- **Provided text**:
::::::::
I must admit, though, that once I get his head up, he prances, and it's so pretty to watch.


----------



## Maggies mom (Jan 6, 2006)

All of mine are walkers , loose leash with there head up and looking at me..


----------



## VeronicaLovesHerGoldens (May 27, 2005)

Zazoo is a walker on leash and a sniffer off leash.

I don't know what Cosmo is yet. He's really never off leash when we're outside.


----------



## njb (Oct 5, 2006)

Julie would be a sniffer if I let her--off leash in the back yard, on a long lead or in the house she can sniff to hear hearts content--BUT--when we are walking on a short leash--she *will *hold her head up and pay attention to me. Unless I let her do otherwise--which is not often. Walks are for exercise with us--not for smelling and other things like pooping in other peoples yard. 


Still-- I have wondered if she was part bloodhound trying to sniff out tennis balls--


----------



## LibertyME (Jan 6, 2007)

Got one walker (Liberty) and one sniffer (Lexi)....

Anyone withs sniffers doing any tracking? 
Im in the reading/learning stages now...hope to start tracking with Lexi as soon as it warms up a bit....I dont mind the cold but just cant handle the bitter cold ...


----------
::::::::
- **Listed entries**:
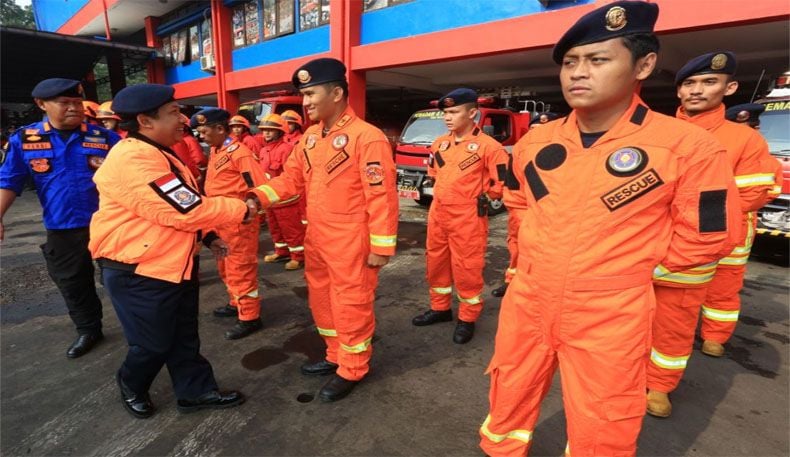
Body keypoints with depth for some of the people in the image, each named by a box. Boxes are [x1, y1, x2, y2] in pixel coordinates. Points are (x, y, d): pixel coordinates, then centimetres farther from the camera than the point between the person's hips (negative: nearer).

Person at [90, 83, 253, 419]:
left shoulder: (159, 154, 10)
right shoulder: (132, 161, -25)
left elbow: (183, 208, 18)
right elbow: (188, 210, -29)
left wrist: (208, 235, 7)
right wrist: (241, 210, -16)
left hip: (176, 266, 9)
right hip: (139, 274, -9)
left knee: (184, 337, 17)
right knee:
::::::::
Please return the part of the dog-walking thread starting with "## LibertyME (Jan" and going on through "bitter cold ...", copied word for word.

- **Problem solution**:
## LibertyME (Jan 6, 2007)

Got one walker (Liberty) and one sniffer (Lexi)....

Anyone withs sniffers doing any tracking? 
Im in the reading/learning stages now...hope to start tracking with Lexi as soon as it warms up a bit....I dont mind the cold but just cant handle the bitter cold ...